= What to produce =
Please reproduce, exactly and with nothing added, the line containing "X153000000Y-80500000D02*" and every line after it to the end of the records.

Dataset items
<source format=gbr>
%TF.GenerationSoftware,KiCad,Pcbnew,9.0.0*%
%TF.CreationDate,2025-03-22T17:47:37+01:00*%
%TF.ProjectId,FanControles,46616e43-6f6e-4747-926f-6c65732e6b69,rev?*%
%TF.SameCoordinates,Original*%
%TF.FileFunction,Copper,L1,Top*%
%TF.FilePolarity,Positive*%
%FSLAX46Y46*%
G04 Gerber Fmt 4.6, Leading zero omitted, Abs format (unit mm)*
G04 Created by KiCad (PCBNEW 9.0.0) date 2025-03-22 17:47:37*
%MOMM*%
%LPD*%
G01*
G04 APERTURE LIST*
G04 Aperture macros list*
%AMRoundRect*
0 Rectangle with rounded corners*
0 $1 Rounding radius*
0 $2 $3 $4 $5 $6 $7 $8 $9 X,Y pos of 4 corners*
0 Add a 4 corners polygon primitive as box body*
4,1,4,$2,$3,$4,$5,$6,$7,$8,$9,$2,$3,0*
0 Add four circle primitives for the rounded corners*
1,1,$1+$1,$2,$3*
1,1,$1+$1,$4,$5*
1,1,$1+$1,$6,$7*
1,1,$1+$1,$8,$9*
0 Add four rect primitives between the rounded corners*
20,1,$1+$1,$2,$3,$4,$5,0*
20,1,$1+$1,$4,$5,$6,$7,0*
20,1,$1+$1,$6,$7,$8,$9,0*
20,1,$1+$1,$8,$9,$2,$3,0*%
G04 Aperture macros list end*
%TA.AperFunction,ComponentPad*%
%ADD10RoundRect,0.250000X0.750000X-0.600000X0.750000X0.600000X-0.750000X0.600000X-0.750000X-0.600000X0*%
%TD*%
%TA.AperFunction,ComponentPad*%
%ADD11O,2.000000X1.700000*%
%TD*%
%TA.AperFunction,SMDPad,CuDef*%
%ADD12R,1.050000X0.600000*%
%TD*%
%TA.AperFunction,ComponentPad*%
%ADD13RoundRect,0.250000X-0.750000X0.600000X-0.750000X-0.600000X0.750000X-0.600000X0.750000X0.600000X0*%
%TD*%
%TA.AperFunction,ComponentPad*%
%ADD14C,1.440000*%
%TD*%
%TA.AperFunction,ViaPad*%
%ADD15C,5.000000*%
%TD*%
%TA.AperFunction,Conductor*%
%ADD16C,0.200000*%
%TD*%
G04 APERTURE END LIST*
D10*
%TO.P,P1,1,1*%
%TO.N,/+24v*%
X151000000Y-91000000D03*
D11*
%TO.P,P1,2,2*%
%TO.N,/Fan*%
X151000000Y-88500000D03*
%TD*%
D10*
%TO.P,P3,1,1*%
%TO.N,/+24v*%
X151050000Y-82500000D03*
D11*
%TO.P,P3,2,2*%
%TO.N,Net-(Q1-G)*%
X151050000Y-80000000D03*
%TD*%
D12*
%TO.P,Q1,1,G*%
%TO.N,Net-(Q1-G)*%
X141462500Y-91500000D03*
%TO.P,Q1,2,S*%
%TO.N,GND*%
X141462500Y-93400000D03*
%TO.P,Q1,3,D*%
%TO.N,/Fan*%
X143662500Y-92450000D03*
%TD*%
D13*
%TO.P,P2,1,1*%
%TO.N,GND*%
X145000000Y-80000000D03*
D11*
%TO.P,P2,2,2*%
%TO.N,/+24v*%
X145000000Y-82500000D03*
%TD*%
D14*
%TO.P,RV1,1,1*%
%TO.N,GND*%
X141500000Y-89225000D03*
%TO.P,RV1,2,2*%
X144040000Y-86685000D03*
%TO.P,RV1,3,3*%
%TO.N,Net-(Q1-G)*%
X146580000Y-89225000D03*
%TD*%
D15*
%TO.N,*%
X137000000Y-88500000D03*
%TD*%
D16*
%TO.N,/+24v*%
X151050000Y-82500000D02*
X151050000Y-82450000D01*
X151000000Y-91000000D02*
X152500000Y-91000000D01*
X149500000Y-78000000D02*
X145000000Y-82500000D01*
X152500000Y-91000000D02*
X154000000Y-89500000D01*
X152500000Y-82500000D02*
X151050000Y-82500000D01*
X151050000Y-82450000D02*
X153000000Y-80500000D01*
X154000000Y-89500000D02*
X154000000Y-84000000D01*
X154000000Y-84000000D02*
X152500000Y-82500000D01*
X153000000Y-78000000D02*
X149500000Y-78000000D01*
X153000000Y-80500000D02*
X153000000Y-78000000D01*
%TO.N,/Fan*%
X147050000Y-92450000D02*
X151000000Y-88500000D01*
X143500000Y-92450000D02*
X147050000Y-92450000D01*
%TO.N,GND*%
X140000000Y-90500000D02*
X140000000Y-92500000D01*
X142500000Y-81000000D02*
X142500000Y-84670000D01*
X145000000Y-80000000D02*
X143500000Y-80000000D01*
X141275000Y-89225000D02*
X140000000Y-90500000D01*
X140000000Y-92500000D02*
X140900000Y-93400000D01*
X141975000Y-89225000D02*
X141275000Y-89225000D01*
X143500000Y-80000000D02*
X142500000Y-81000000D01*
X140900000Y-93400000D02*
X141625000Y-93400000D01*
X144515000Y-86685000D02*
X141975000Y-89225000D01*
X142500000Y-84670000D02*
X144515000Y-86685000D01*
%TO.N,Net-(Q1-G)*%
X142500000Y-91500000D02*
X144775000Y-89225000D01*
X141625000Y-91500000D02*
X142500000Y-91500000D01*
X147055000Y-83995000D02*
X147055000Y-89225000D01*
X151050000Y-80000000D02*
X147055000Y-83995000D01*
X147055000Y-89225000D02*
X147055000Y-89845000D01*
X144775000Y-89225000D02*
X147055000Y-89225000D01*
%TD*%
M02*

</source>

= Written response =
X153000000Y-80500000D02*
X153000000Y-78000000D01*
%TO.N,/Fan*%
X147050000Y-92450000D02*
X151000000Y-88500000D01*
X143500000Y-92450000D02*
X147050000Y-92450000D01*
%TO.N,GND*%
X140000000Y-90500000D02*
X140000000Y-92500000D01*
X142500000Y-81000000D02*
X142500000Y-84670000D01*
X145000000Y-80000000D02*
X143500000Y-80000000D01*
X141275000Y-89225000D02*
X140000000Y-90500000D01*
X140000000Y-92500000D02*
X140900000Y-93400000D01*
X141975000Y-89225000D02*
X141275000Y-89225000D01*
X143500000Y-80000000D02*
X142500000Y-81000000D01*
X140900000Y-93400000D02*
X141625000Y-93400000D01*
X144515000Y-86685000D02*
X141975000Y-89225000D01*
X142500000Y-84670000D02*
X144515000Y-86685000D01*
%TO.N,Net-(Q1-G)*%
X142500000Y-91500000D02*
X144775000Y-89225000D01*
X141625000Y-91500000D02*
X142500000Y-91500000D01*
X147055000Y-83995000D02*
X147055000Y-89225000D01*
X151050000Y-80000000D02*
X147055000Y-83995000D01*
X147055000Y-89225000D02*
X147055000Y-89845000D01*
X144775000Y-89225000D02*
X147055000Y-89225000D01*
%TD*%
M02*

</source>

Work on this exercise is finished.